Fetzer, R., Ouardi, S., Honda, Y., Liu, H.-x., Chadov, S., Balke, B., et al. (2015). Spin-resolved low-energy and hard x-ray photoelectron spectroscopy of off-stoichiometric Co2MnSi Heusler thin films exhibiting a record TMR. Journal of Physics D: Applied Physics, 48: 164002, pp. 1-12. doi:10.1088/0022-3727/48/16/164002.

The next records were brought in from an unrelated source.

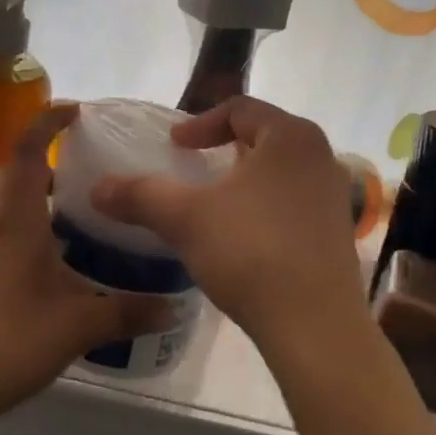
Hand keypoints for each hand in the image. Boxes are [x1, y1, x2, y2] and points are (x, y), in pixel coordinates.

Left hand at [0, 104, 172, 428]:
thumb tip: (173, 309)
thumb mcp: (75, 327)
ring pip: (2, 206)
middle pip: (13, 174)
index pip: (29, 151)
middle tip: (84, 176)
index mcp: (15, 219)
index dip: (49, 122)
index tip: (76, 112)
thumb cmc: (3, 340)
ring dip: (33, 200)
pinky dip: (21, 231)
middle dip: (45, 163)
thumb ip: (126, 313)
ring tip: (73, 221)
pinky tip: (46, 268)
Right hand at [90, 96, 366, 350]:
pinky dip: (264, 208)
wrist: (314, 325)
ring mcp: (334, 196)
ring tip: (215, 205)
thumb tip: (97, 188)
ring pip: (280, 172)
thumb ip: (140, 195)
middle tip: (193, 168)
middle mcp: (320, 156)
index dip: (200, 124)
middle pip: (264, 137)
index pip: (240, 109)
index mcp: (291, 136)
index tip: (174, 146)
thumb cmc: (251, 252)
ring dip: (245, 181)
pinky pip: (294, 203)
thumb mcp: (185, 218)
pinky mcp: (338, 232)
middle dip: (224, 149)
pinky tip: (243, 238)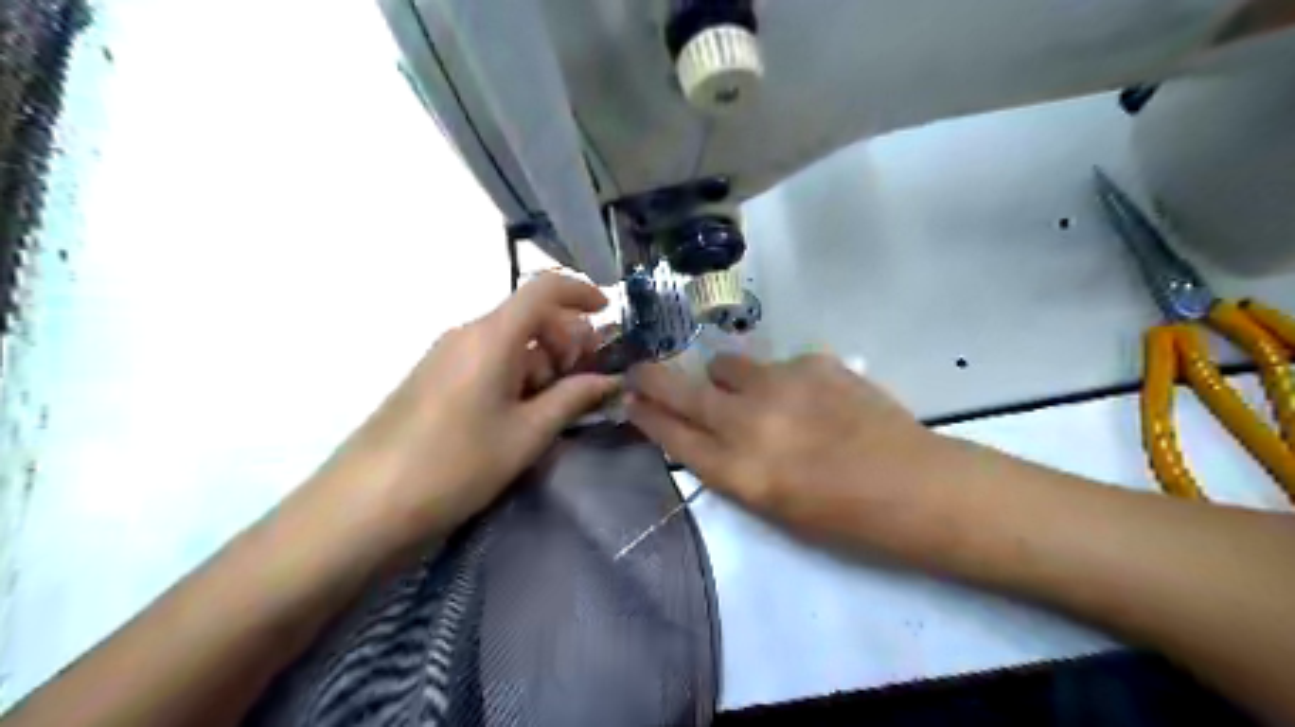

Cite as: http://hdl.handle.net/11858/00-001M-0000-0026-CB06-A
Abstract
Half-metallic Co2MnSi-based Heusler compounds have attracted attention because they yield very high tunnelling magnetoresistance (TMR) ratios. Record TMR ratios of 1995% (at 4.2 K) are obtained from off-stoichiometric Co2MnSi-based magnetic tunnel junctions. This work reports on a combination of band structure calculations and spin-resolved and photon-polarisation-dependent photoelectron spectroscopy for off-stoichiometric Heusler thin films with the composition Co2Mn1.30Si0.84. Co and Mn are probed by magnetic dichroism in angle-resolved photoelectron spectroscopy at the 2p core level. In contrast to the delocalised Co 3d states, a pronounced localisation of the Mn 3d states is deduced from the corresponding 2p core level spectra. The valence states are investigated by linear dichroism using both hard x-ray and very-low-photon-energy excitation. When a very low photon energy is used for excitation, the valence bands exhibit a spin polarisation of about 30% at the Fermi energy. First principles calculations reveal that the low spin polarisation might be caused by a spin-flip process in the photoelectron final states.